* **EXTRACT PROVIDED**

=======

You can also infer English sentences by reading XML. Looking at the line with "crust", we could read, "the crust for the pizza is original style." Notice how in XML, every item in the list of toppings is wrapped by a node. You can see how the XML format requires a lot more text to communicate than JSON does.

## Connecting HTTP to Data

Now, let's go back to our example:
The documentation linked gives a very useful summary of the structure of the requests:

![](url_example.png)

Here, you see we are asking specifically for JSON format. Some APIs operate only in one data structure, others can operate in both, but you just need to tell it so in your header information as part of your request.

## Python and APIs

Now you know what an API is - which means we can use python to start requesting.

We will be using the library requests (yes, as in http requests!)


In [6]:
import requests  # I(we already did this, but just so you don't forget the library we are using right now)

# Query URL <- Here we are defining a particular url
#I happen to know the exact information layout here, but on your own you are going to 
# have to figure this out for any particular API

url = ('http://ec.europa.eu/eurostat/wdds/rest/data/v2.1/json/en'
       '/nama_10_gdp?precision=1'
       '&unit=CLV05_MEUR'  # Unit: CLV (2005) Million EUR
       '&geo=NL&geo=DE'  # Country: Netherlands, Germany
       '&time=2010&time=2011&time=2012'  # Years: 2010, 2011, 2012
       '&na_item=B1GQ&na_item=D21'  # GDP (market prices) & taxes on products
       )
# Some api's will have nicer syntax like:
# `&time=2010..2012` or `&na_item=B1GQ,D21`
print(url)


# First part - the GET request.  
# I made sure to give it a url that contains the specific information I want.

response = requests.get(url)  # Make a GET request to the URL and I am defining the request to be called response.

response #If we just print response, it's going to how the url that we requested the get information from
# the output of response is the status code, but we can also ask that it tells me what that status code means.

http://ec.europa.eu/eurostat/wdds/rest/data/v2.1/json/en/nama_10_gdp?precision=1&unit=CLV05_MEUR&geo=NL&geo=DE&time=2010&time=2011&time=2012&na_item=B1GQ&na_item=D21


<Response [200]>

In [4]:
# Print status code (and associated text) 
# within the get request for this url which I called response
# I ask that python give me information associated with status_code 
# the period in this case is denoting information within status_code
# Notice how there are no parenthesis after status_code - that is because it is not a functio
# it is a named item within response (we can use this in pandas, too when we get there)

print(f"Request returned {response.status_code} : '{response.reason}'")

#YAY! Success.

=======

* **DATASET RECORDS**
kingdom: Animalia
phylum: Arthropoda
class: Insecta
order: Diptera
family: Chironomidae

=======

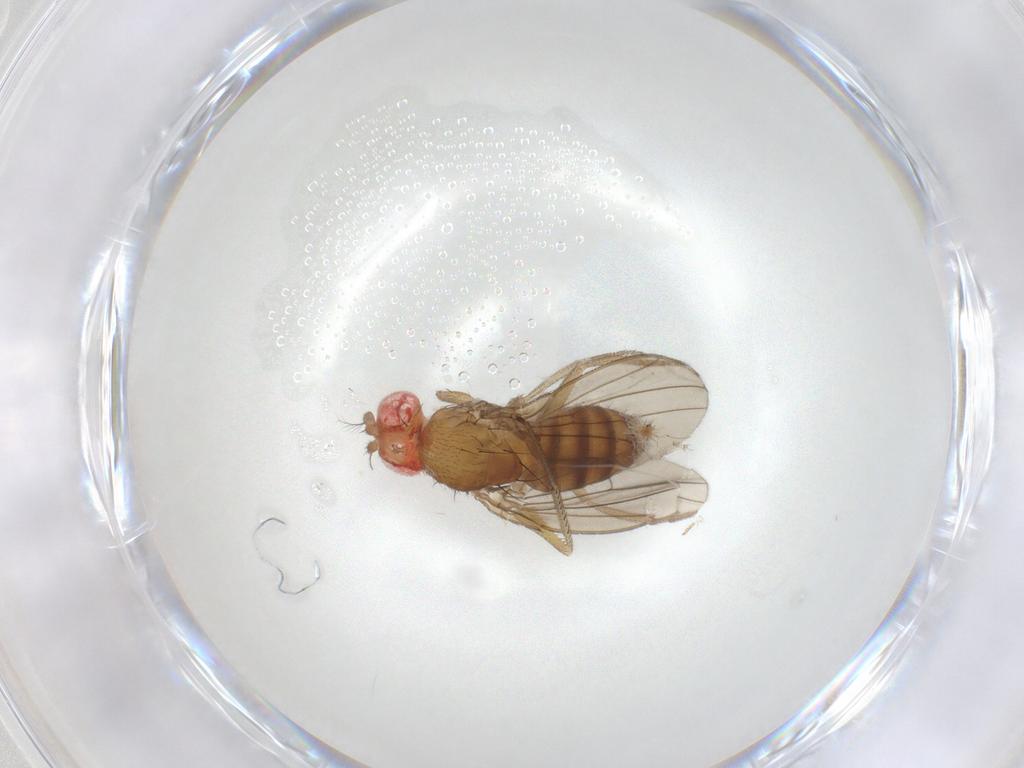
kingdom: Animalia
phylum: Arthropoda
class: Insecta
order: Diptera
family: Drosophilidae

=======

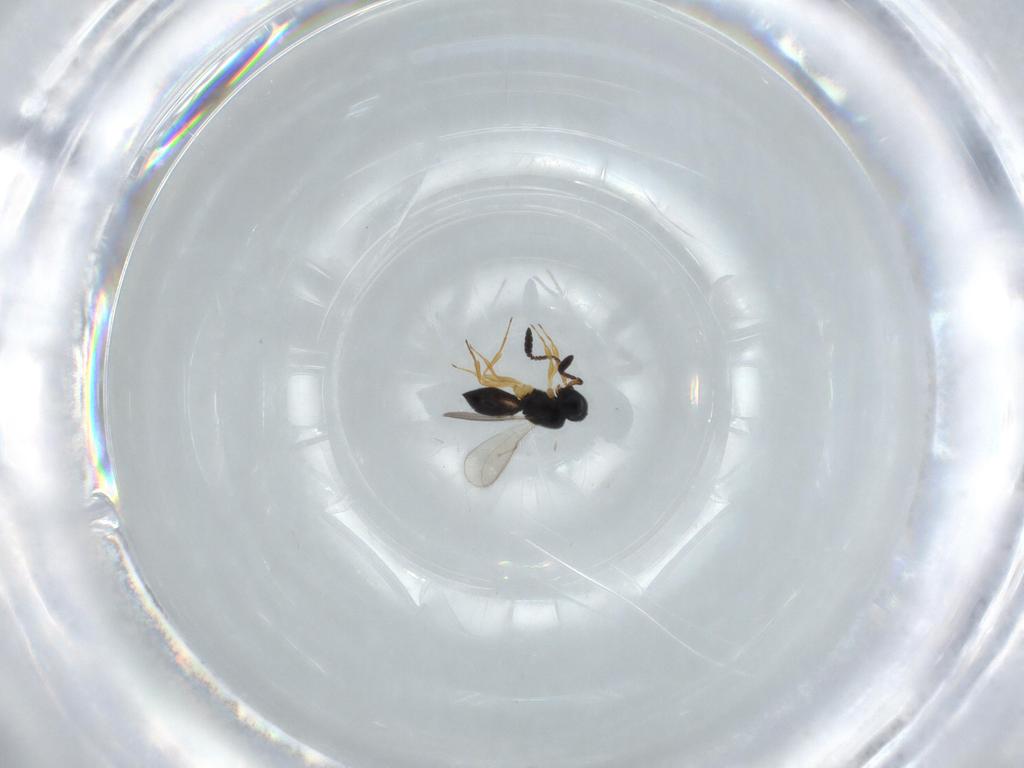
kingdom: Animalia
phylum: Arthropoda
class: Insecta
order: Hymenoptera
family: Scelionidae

=======

Extend the tutorial on pulling data from web APIs with Python, picking up right after its last line.

* **WRITTEN ANSWER**
Request returned 200 : 'OK'


In [None]:
print("Request returned {response.status_code} : '{response.reason}'")

# the f here is a neat trick to tell python to format information (it's called Literal String Interpolation )
#  give me the information that is contained in this variable (ie give me what is in response.status_code, 
# don't just print the words 'response.status_code')

# Without f you just get the string literal
#Note that reason is a string so I am telling python that the information 
# in response.reason is a string with the string quotes (and not neccessary per say, but good practice)

In [5]:
response.json()

{'version': '2.0',
 'label': 'GDP and main components (output, expenditure and income)',
 'href': 'http://ec.europa.eu/eurostat/wdds/rest/data/v2.1/json/en/nama_10_gdp?precision=1&unit=CLV05_MEUR&geo=NL&geo=DE&time=2010&time=2011&time=2012&na_item=B1GQ&na_item=D21',
 'source': 'Eurostat',
 'updated': '2021-10-20',
 'extension': {'datasetId': 'nama_10_gdp',
  'lang': 'EN',
  'description': None,
  'subTitle': None},
 'class': 'dataset',
 'value': {'0': 2426563.7,
  '1': 2521811.0,
  '2': 2532364.7,
  '3': 589946.6,
  '4': 599097.8,
  '5': 592925.0,
  '6': 228301.5,
  '7': 237271.4,
  '8': 236319.0,
  '9': 60631.6,
  '10': 59852.5,
  '11': 57924.1},
 'dimension': {'unit': {'label': 'unit',
   'category': {'index': {'CLV05_MEUR': 0},
    'label': {'CLV05_MEUR': 'Chain linked volumes (2005), million euro'}}},
  'na_item': {'label': 'na_item',
   'category': {'index': {'B1GQ': 0, 'D21': 1},
    'label': {'B1GQ': 'Gross domestic product at market prices',
     'D21': 'Taxes on products'}}},


In [7]:
#How do we get the data that is stored within the request?

# Print data returned (parsing as JSON)
payload = response.json()  # Parse `response.text` into JSON and call it payload
# it will parse other formats if the information is stored in that way 
# (ie when I asked the website for data, I already told it I want it in Json)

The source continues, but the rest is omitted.